Siatkówka Espadon Szczecin 2:3 ZAKSA Kedzierzyn-Kozle



W piątek rozegrane zostaną dwa pierwsze mecze jedenastej kolejki zmagań w siatkarskiej PlusLidze. W tym ciekawszym Espadon Szczecin podejmie ZAKSĘ Kędzierzyn-Koźle. Początek tego pojedynku zaplanowano na godzinę 18:00. W Arenie Szczecin pojawią się też telewizyjne kamery, bo bezpośrednią transmisję z tego wydarzenia zaplanował Polsat Sport.

Nie dalej jak we wtorek pisałem szczegółową analizę do pojedynku kędzierzynian z katowiczanami i w zasadzie wszystko się potwierdziło.

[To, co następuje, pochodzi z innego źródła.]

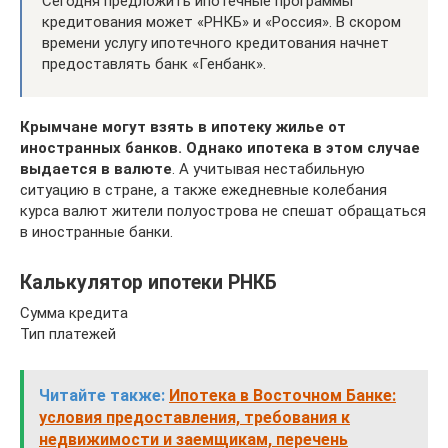
Сегодня предложить ипотечные программы
кредитования может «РНКБ» и «Россия». В скором
времени услугу ипотечного кредитования начнет
предоставлять банк «Генбанк».
Крымчане могут взять в ипотеку жилье от
иностранных банков. Однако ипотека в этом случае
выдается в валюте
. А учитывая нестабильную
ситуацию в стране, а также ежедневные колебания
курса валют жители полуострова не спешат обращаться
в иностранные банки.
Калькулятор ипотеки РНКБ
Сумма кредита
Тип платежей
Читайте также:
Ипотека в Восточном Банке:
условия предоставления, требования к
недвижимости и заемщикам, перечень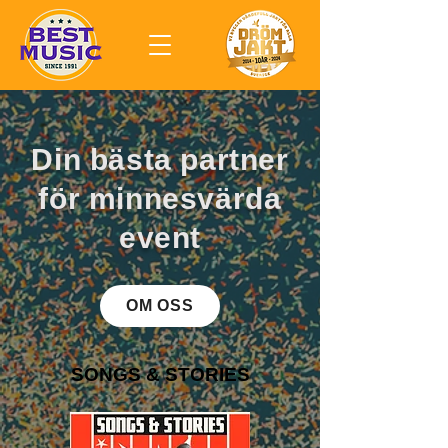
Din bästa partner
för minnesvärda
event
OM OSS
SONGS & STORIES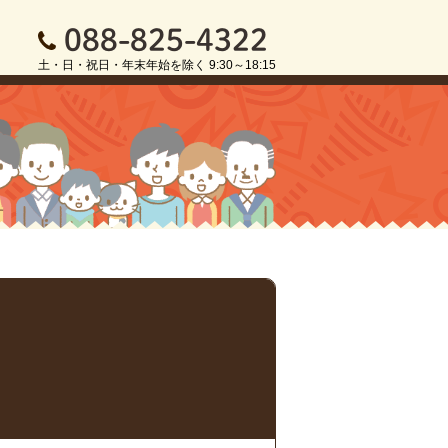
088-825-4322
土・日・祝日・年末年始を除く 9:30～18:15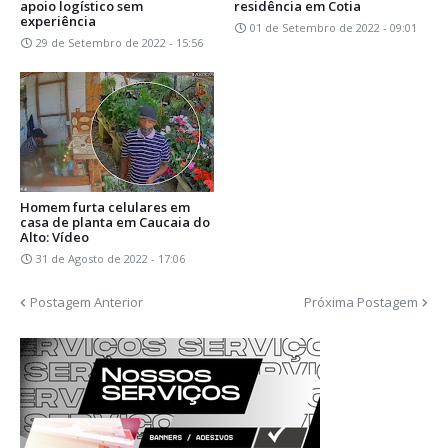
apoio logístico sem
residência em Cotia
experiência
01 de Setembro de 2022 - 09:01
29 de Setembro de 2022 - 15:56
Homem furta celulares em
casa de planta em Caucaia do
Alto: Vídeo
31 de Agosto de 2022 - 17:06
Postagem Anterior
Próxima Postagem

Dziś wypada mi po prostu powtórzyć użyte wówczas argumenty, bo tak naprawdę nie ma sensu wymyślanie kwadratowych jaj, kiedy wszystko wydaje się oczywistą oczywistością. 

Zdecydowanym faworytem tej konfrontacji w zgodnej opinii bukmacherów i ekspertów są oczywiście przyjezdni, którzy w tym sezonie przegrali tylko jeden mecz o stawkę. Ten pierwszy, o Superpuchar Polski z PGE Skrą w Bełchatowie (1:3). Od tego czasu idą jak burza, wygrywając dziesięć kolejnych potyczek o ligowe punkty i tracąc w nich zaledwie jeden punkt (3:2 z Olsztynem). Wobec tego trudno, żeby kursy na faworyta był wyższe niż te, które na zaproponowano, czyli +-@1,15. Pomimo tego widzę pewne value na zakładzie z handicapem setowym -1,5 po kursie @1,30). 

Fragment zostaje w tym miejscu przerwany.